EXERCISE>
For the data that follows, print the line with "hfov_deg: 18.2", the line with "focal_mm: 3.3", and all lines between them, exactly as they stand. Omit pictures and add nothing.

DATA LISTING>
===============
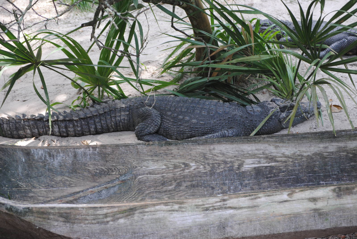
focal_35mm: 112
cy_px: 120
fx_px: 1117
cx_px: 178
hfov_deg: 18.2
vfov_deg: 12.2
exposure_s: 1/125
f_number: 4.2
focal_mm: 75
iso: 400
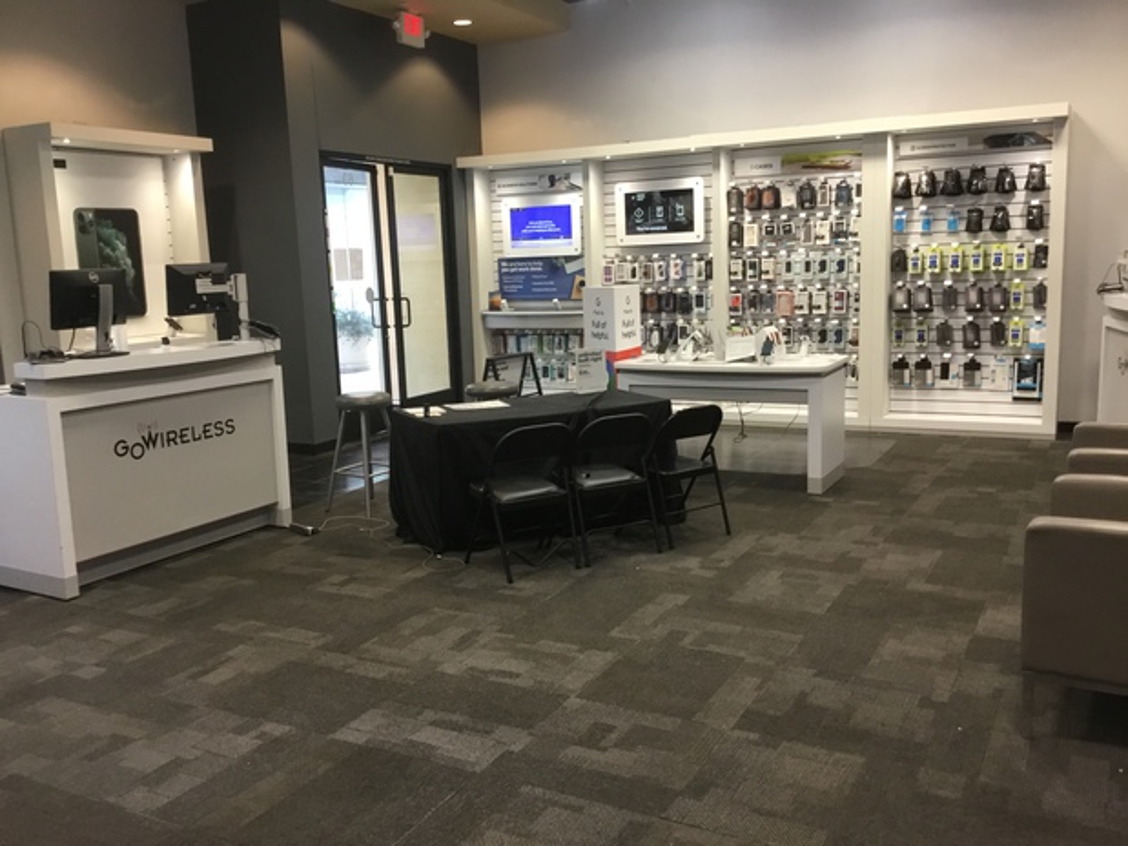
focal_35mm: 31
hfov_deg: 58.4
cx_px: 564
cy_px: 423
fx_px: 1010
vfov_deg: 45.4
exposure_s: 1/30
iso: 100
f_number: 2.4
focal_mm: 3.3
===============
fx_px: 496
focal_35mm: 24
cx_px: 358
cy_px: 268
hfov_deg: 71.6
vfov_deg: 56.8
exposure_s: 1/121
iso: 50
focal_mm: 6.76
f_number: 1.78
===============
RESULT OF THIS EXERCISE>
hfov_deg: 18.2
vfov_deg: 12.2
exposure_s: 1/125
f_number: 4.2
focal_mm: 75
iso: 400
focal_35mm: 31
hfov_deg: 58.4
cx_px: 564
cy_px: 423
fx_px: 1010
vfov_deg: 45.4
exposure_s: 1/30
iso: 100
f_number: 2.4
focal_mm: 3.3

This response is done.